My husband may never love me again and that is my own fault.
You're right that it's all your fault. However, people don't just fall out of love because someone screws up. Your H is hurting. He's trying to process something without having the entire story. Trust me, if he loved you before you decided to have an A, he didn't magically stop after he found out.
Have his feelings changed? Well, how would you feel if the tables were turned and your husband announced he screwed someone else? Would you hurt? Would your love be the same as it was before? Would it go away completely with the revelation?
Despite what anyone may think WS’s are also allowed to be sad. They’re allowed to be sad over their horrible life choices, over their relationships ending, over hurting someone. We also have feelings we are trying to work through and just because we are the ones who made fucked up choices doesn’t mean we aren’t allowed to feel are emotions too.
I don't think anyone is saying you aren't entitled to be sad over this. Just understand that as the WW, you can't expect your H to be your support for your pain. He's dealing with a betrayal that's going to make that a difficult task. I know this first hand as a BH. It's tough to be the emotional crutch for the person who kicked you in the nuts. So, you're going to have to find some way to deal with the pain your feeling without expecting anything from him right now.
All of these are selfish poor me thoughts I know I can’t help it. I can’t eat I can’t sleep. I can’t even get out of bed. all I do is think about him and all of our memories and the wonderful life we shared together the last 4 years. And all of the stories I read on this site people cheat way longer into the marriage not the first two years so can we really survive if I cheated so early.
Yes, they are, just as having the ONS was another selfish decision. At some point you're going to have to find a way to fix yourself, starting with IC to figure out where all of this is coming from.
When the cheating happens doesn't have any bearing on what's better or worse. Cheating is just shitty for all parties involved, particularly for the BS. Your BH needs his space to process this stuff. You're just going to have to accept that and work on yourself.

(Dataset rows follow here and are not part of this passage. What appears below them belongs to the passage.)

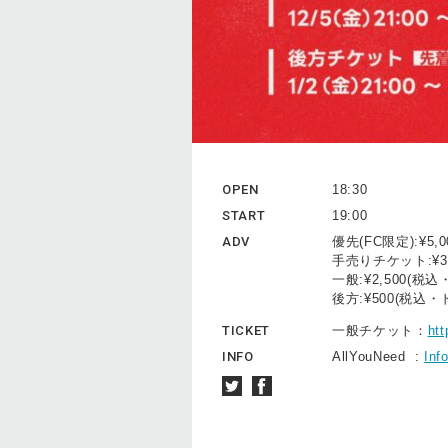
OPEN
18:30
START
19:00
ADV
優先(FC限定):¥5
手売りチケット:¥3
一般:¥2,500(
後方:¥500(税込
TICKET
一般チケット：
htt
INFO
AllYouNeed :
Inf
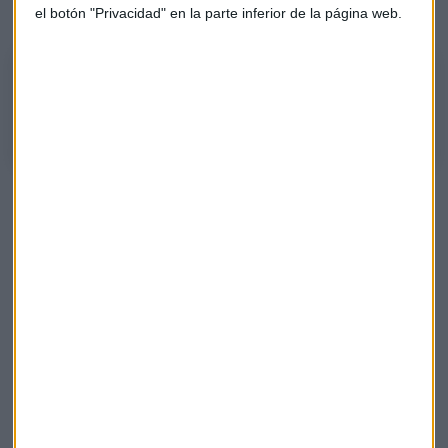
nos dejó".
el botón "Privacidad" en la parte inferior de la página web.
Inditex, un título con una "gran corrección" y que "no termina de
caer"
Gerardo ortega
Consultorio
Suscríbete a nuestros boletines
Te enviaremos las noticias más importantes del día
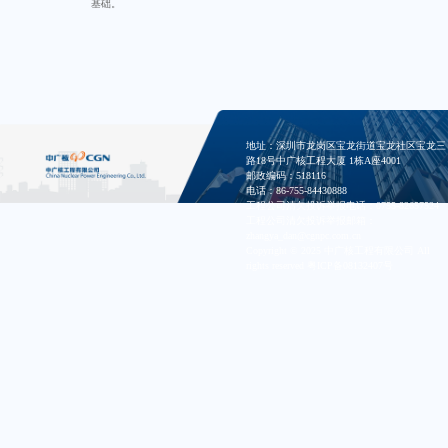
基础。
地址：深圳市龙岗区宝龙街道宝龙社区宝龙三
路18号中广核工程大厦 1栋A座4001
邮政编码：518116
电话：86-755-84430888
工程公司清欠投诉举报电话：0755-82657524
工程公司清欠投诉举报邮箱：
zhangya_dan@cgnpc.com.cn
Copyright © 2025 中广核工程有限公司 All
rights reserved
粤ICP备08132407号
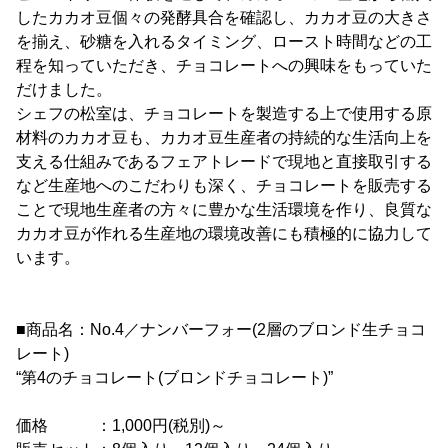
したカカオ豆個々の発酵具合を確認し、カカオ豆の大きさ
を揃え、砂糖を入れるタイミング、ロースト時間などの工
程を知っていただき、チョコレートへの興味をもっていた
だけました。
シェフの松室は、チョコレートを製造する上で使用する原
材料のカカオ豆も、カカオ豆生産者の持続的な生活向上を
支える仕組みであるフェアトレードで現地と直接取引する
など生産地へのこだわりも深く、チョコレートを販売する
ことで現地生産者の方々に豊かな生活環境を作り、良質な
カカオ豆が作れる生産地の環境改善にも積極的に協力して
います。
■商品名：No.4／ナンバーフォー(2層のブロンド生チョコ
レート)
“第4のチョコレート(ブロンドチョコレート)”
価格 ：1,000円(税別)～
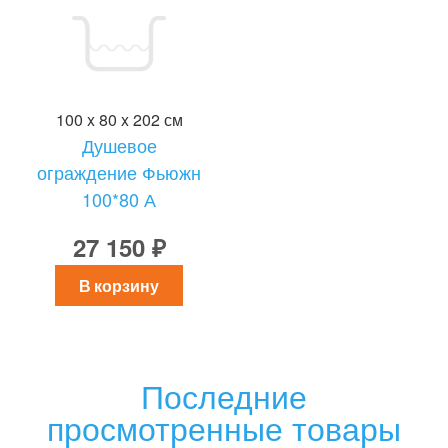
100 x 80 x 202 см
Душевое
ограждение Фьюжн
100*80 А
27 150 ₽
В корзину
Последние
просмотренные товары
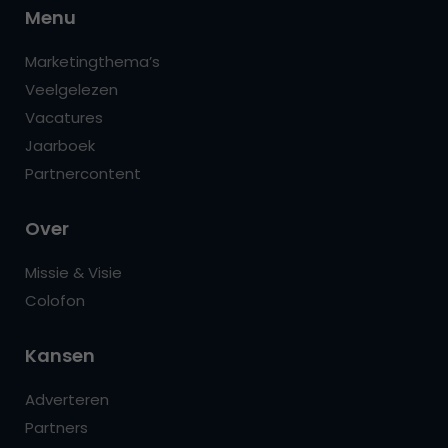
Menu
Marketingthema’s
Veelgelezen
Vacatures
Jaarboek
Partnercontent
Over
Missie & Visie
Colofon
Kansen
Adverteren
Partners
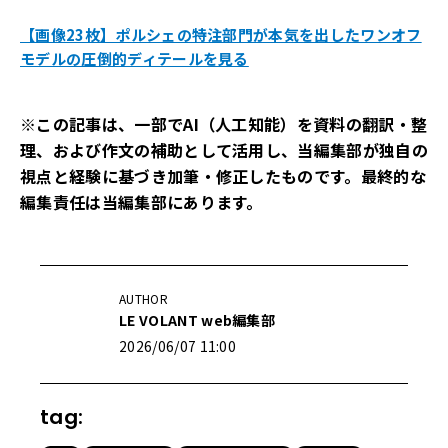
【画像23枚】ポルシェの特注部門が本気を出したワンオフ
モデルの圧倒的ディテールを見る
※この記事は、一部でAI（人工知能）を資料の翻訳・整
理、および作文の補助として活用し、当編集部が独自の
視点と経験に基づき加筆・修正したものです。最終的な
編集責任は当編集部にあります。
AUTHOR
LE VOLANT web編集部
2026/06/07 11:00
tag:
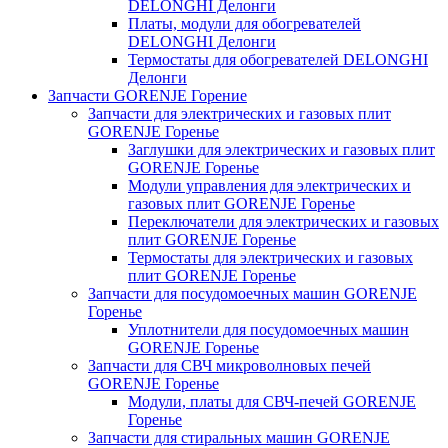
DELONGHI Делонги
Платы, модули для обогревателей
DELONGHI Делонги
Термостаты для обогревателей DELONGHI
Делонги
Запчасти GORENJE Горение
Запчасти для электрических и газовых плит
GORENJE Горенье
Заглушки для электрических и газовых плит
GORENJE Горенье
Модули управления для электрических и
газовых плит GORENJE Горенье
Переключатели для электрических и газовых
плит GORENJE Горенье
Термостаты для электрических и газовых
плит GORENJE Горенье
Запчасти для посудомоечных машин GORENJE
Горенье
Уплотнители для посудомоечных машин
GORENJE Горенье
Запчасти для СВЧ микроволновых печей
GORENJE Горенье
Модули, платы для СВЧ-печей GORENJE
Горенье
Запчасти для стиральных машин GORENJE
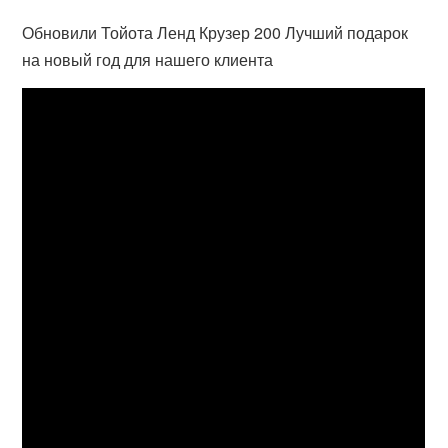
Обновили Тойота Ленд Крузер 200 Лучший подарок
на новый год для нашего клиента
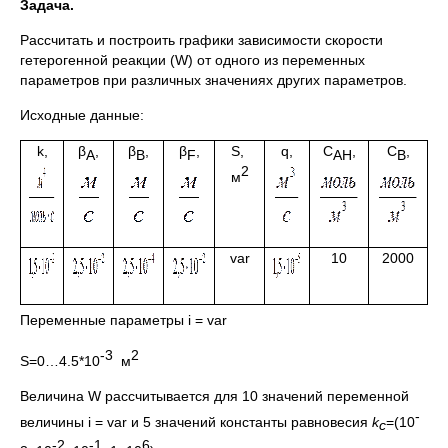
Задача.
Рассчитать и построить графики зависимости скорости
гетерогенной реакции (W) от одного из переменных
параметров при различных значениях других параметров.
Исходные данные:
k,
β
,
β
,
β
,
S,
q,
C
,
C
,
A
B
F
AH
B
2
м
var
10
2000
Переменные параметры i = var
-3
2
S=0…4.5*10
м
Величина W рассчитывается для 10 значений переменной
-
величины i = var и 5 значений константы равновесия
k
=(10
c
-2
-1
6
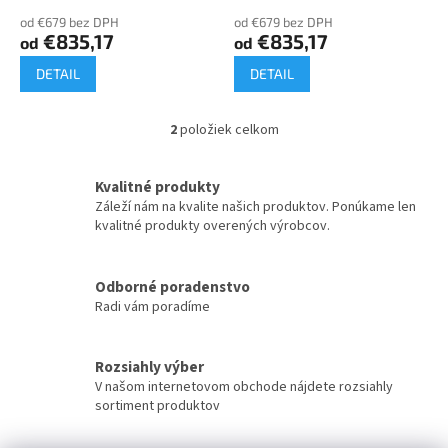
o
od €679 bez DPH
od €679 bez DPH
v
€835,17
€835,17
od
od
DETAIL
DETAIL
2
položiek celkom
O
v
l
Kvalitné produkty
á
Záleží nám na kvalite našich produktov. Ponúkame len
d
kvalitné produkty overených výrobcov.
a
c
i
Odborné poradenstvo
e
Radi vám poradíme
p
r
v
k
Rozsiahly výber
y
V našom internetovom obchode nájdete rozsiahly
v
sortiment produktov
ý
p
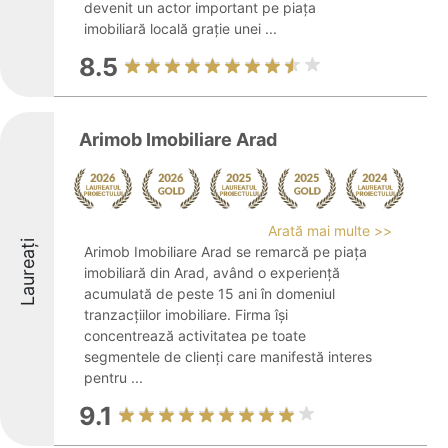
devenit un actor important pe piața
imobiliară locală grație unei ...
8.5
Arimob Imobiliare Arad
Arată mai multe >>
Laureați
Arimob Imobiliare Arad se remarcă pe piața
imobiliară din Arad, având o experiență
acumulată de peste 15 ani în domeniul
tranzacțiilor imobiliare. Firma își
concentrează activitatea pe toate
segmentele de clienți care manifestă interes
pentru ...
9.1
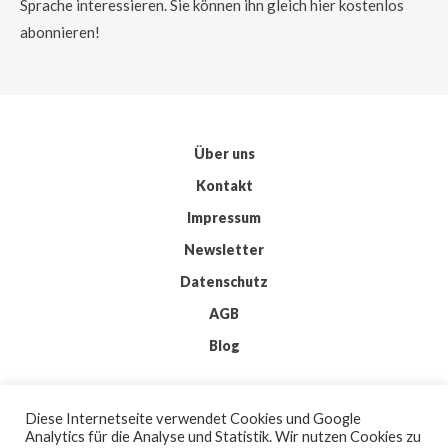
Sprache interessieren. Sie können ihn gleich hier kostenlos
abonnieren!
Über uns
Kontakt
Impressum
Newsletter
Datenschutz
AGB
Blog
© 2026 IMKIS
Diese Internetseite verwendet Cookies und Google
BY
WORDPRESS
Analytics für die Analyse und Statistik. Wir nutzen Cookies zu
| THEME:
ELMASTUDIO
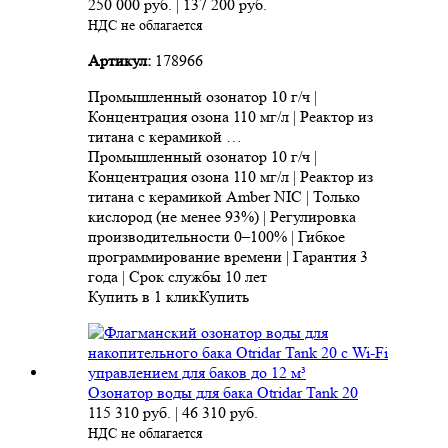
250 000
руб.
|
137 200
руб.
НДС не облагается
Артикул:
178966
Промышленный озонатор 10 г/ч |
Концентрация озона 110 мг/л | Реактор из
титана с керамикой …
Промышленный озонатор 10 г/ч |
Концентрация озона 110 мг/л | Реактор из
титана с керамикой Amber NIC | Только
кислород (не менее 93%) | Регулировка
производительности 0–100% | Гибкое
программирование времени | Гарантия 3
года | Срок службы 10 лет
Купить в 1 клик
Купить
Озонатор воды для бака Otridar Tank 20
115 310
руб.
|
46 310
руб.
НДС не облагается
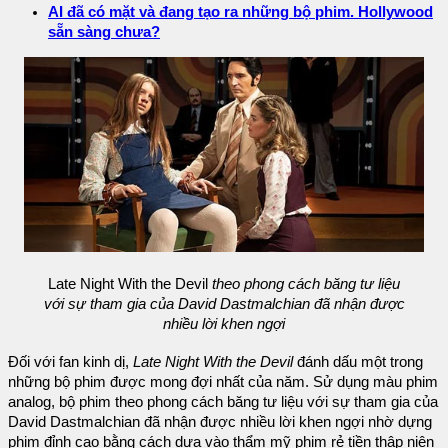
AI đã có mặt và đang tạo ra những bộ phim. Hollywood
sẵn sàng chưa?
Late Night With the Devil
theo phong cách băng tư liệu
với sự tham gia của David Dastmalchian đã nhận được
nhiều lời khen ngợi
Đối với fan kinh dị,
Late Night With the Devil
đánh dấu một trong
những bộ phim được mong đợi nhất của năm. Sử dụng màu phim
analog, bộ phim theo phong cách băng tư liệu với sự tham gia của
David Dastmalchian đã nhận được nhiều lời khen ngợi nhờ dựng
phim đỉnh cao bằng cách dựa vào thẩm mỹ phim rẻ tiền thập niên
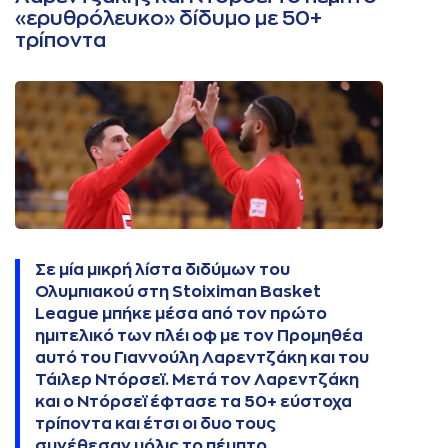
«ερυθρόλευκο» δίδυμο με 50+
τρίποντα
Σε μία μικρή λίστα διδύμων του
Ολυμπιακού στη Stoiximan Basket
League μπήκε μέσα από τον πρώτο
ημιτελικό των πλέι οφ με τον Προμηθέα
αυτό του Γιαννούλη Λαρεντζάκη και του
Τάιλερ Ντόρσεϊ. Μετά τον Λαρεντζάκη
και ο Ντόρσεϊ έφτασε τα 50+ εύστοχα
τρίποντα και έτσι οι δυο τους
συνέθεσαν μόλις το πέμπτο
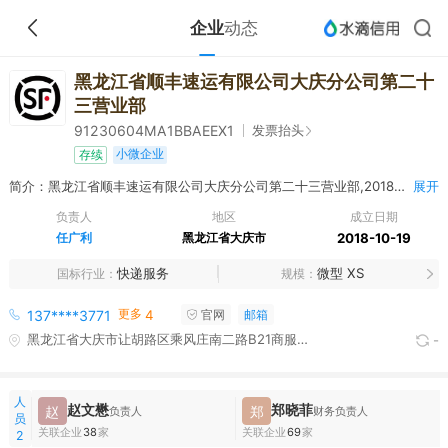
企业
动态
黑龙江省顺丰速运有限公司大庆分公司第二十
三营业部
发票抬头
91230604MA1BBAEEX1
小微企业
存续
简介：黑龙江省顺丰速运有限公司大庆分公司第二十三营业部,2018年10月19日成立，经营范围包括许可项目：快递服务。
展开
负责人
地区
成立日期
任广利
黑龙江省大庆市
2018-10-19
快递服务
微型 XS
国标行业
规模
更多
137****3771
4
官网
邮箱
黑龙江省大庆市让胡路区乘风庄南二路B21商服楼一层从西向东南二路173号
-
人
赵文懋
郑晓菲
赵
郑
负责人
财务负责人
员
关联企业
38
家
关联企业
69
家
2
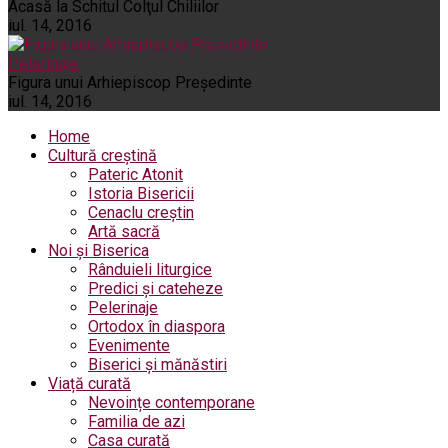
Acasă la Schitul Colţul Chiliilor
iul. 14, 2016
Pelerinaje
Figura unui Arhiepiscop Preşedinte
iul. 14, 2016
Home
Cultură creștină
Pateric Atonit
Istoria Bisericii
Cenaclu creștin
Artă sacră
Noi și Biserica
Rânduieli liturgice
Predici și cateheze
Pelerinaje
Ortodox în diaspora
Evenimente
Biserici și mănăstiri
Viață curată
Nevoințe contemporane
Familia de azi
Casa curată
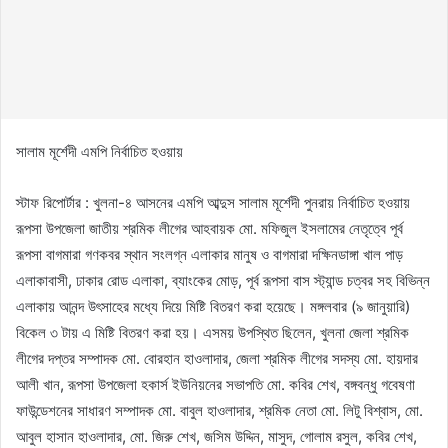
সালাম মূর্শেদী এমপি নির্বাচিত হওয়ায়
স্টাফ রিপোর্টার : খুলনা-৪ আসনের এমপি আব্দুস সালাম মূর্শেদী পুনরায় নির্বাচিত হওয়ায়
রূপসা উপজেলা জাতীয় শ্রমিক লীগের আহবায়ক মো. মফিজুল ইসলামের নেতৃত্বে পূর্ব
রূপসা বাগমারা গণকবর স্থান সংলগ্ন এলাকার মানুষ ও বাগমারা দক্ষিনডাঙ্গা খাল পাড়
এলাকাবাসী, ঢাকার রোড এলাকা, ব্যাংকের মোড়, পূর্ব রূপসা বাস স্ট্যান্ড চত্বর সহ বিভিন্ন
এলাকায় আনন্দ উৎসাহের মধ্যে দিয়ে মিষ্টি বিতরণ করা হয়েছে। মঙ্গলবার (৯ জানুয়ারি)
বিকেল ৩ টায় এ মিষ্টি বিতরণ করা হয়। এসময় উপস্থিত ছিলেন, খুলনা জেলা শ্রমিক
লীগের দপ্তর সম্পাদক মো. বোরহান হাওলাদার, জেলা শ্রমিক লীগের সদস্য মো. হায়দার
আলী খান, রূপসা উপজেলা হকার্স ইউনিয়নের সভাপতি মো. কবির শেখ, বঙ্গবন্ধু গবেষণা
ফাউন্ডেশনের সাধারণ সম্পাদক মো. বাবুল হাওলাদার, শ্রমিক নেতা মো. লিটু বিশ্বাস, মো.
আবুল হাসান হাওলাদার, মো. জিরু শেখ, জসিম উদ্দিন, মাসুদ, গোলাম রসুল, কবির শেখ,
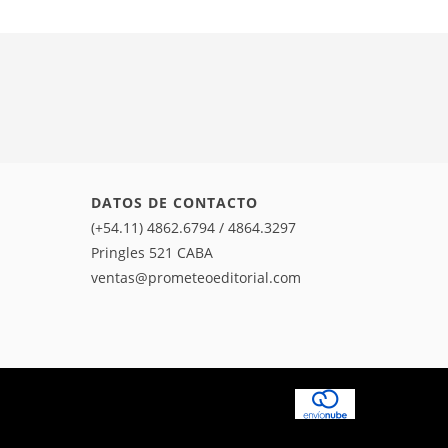
DATOS DE CONTACTO
(+54.11) 4862.6794 / 4864.3297
Pringles 521 CABA
ventas@prometeoeditorial.com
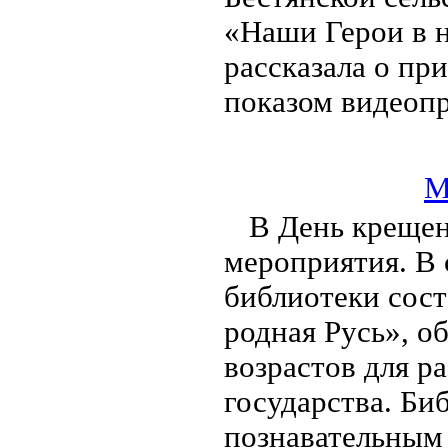
«Наши Герои в 
рассказала о пр
показом видеопр
М
В День крещен
мероприятия. В 
библиотеки сост
родная Русь», о
возрастов для р
государства. Би
познавательным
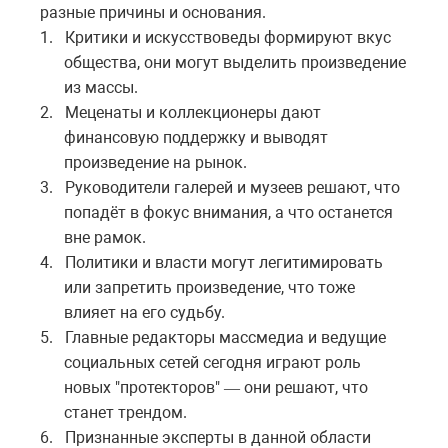
разные причины и основания.
1.
Критики и искусствоведы формируют вкус
общества, они могут выделить произведение
из массы.
2.
Меценаты и коллекционеры дают
финансовую поддержку и выводят
произведение на рынок.
3.
Руководители галерей и музеев решают, что
попадёт в фокус внимания, а что останется
вне рамок.
4.
Политики и власти могут легитимировать
или запретить произведение, что тоже
влияет на его судьбу.
5.
Главные редакторы массмедиа и ведущие
социальных сетей сегодня играют роль
новых "протекторов"
они
решают
,
что
—
станет
трендом
.
6.
Признанные эксперты в данной области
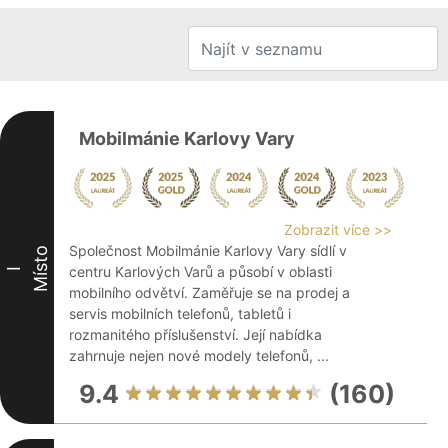
Mobilmánie Karlovy Vary
Zobrazit více >>
Společnost Mobilmánie Karlovy Vary sídlí v
Místo
centru Karlových Varů a působí v oblasti
I
mobilního odvětví. Zaměřuje se na prodej a
servis mobilních telefonů, tabletů i
rozmanitého příslušenství. Její nabídka
zahrnuje nejen nové modely telefonů, ...
9.4
(160)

It’s his choice. And right now it does feel all about me because he is ignoring me so I feel like I can’t make it all about him. I can say a million things over text but none of them will sound sincere because well it’s a text message and he won’t pick up my calls. Right now I am trying to stay level headed because it’s easy for him to ignore me when he doesn’t see me so I’m going to continue working on me and wait till I see him next month before I start to throw myself down a deep hole of depression you feel when splitting up with someone. It’s not good for me to wallow in my pity
You really need to try to put yourself into the shoes of your H so that you can at least somewhat understand where he's at emotionally right now. It's good that you're going to continue working on yourself because you need it. Not being mean, but seriously, you made a mistake. Now it's time to hold yourself accountable, figure out why you did what you did, and then find a path to heal yourself. Only then can you possibly find a way to mend your relationship with him.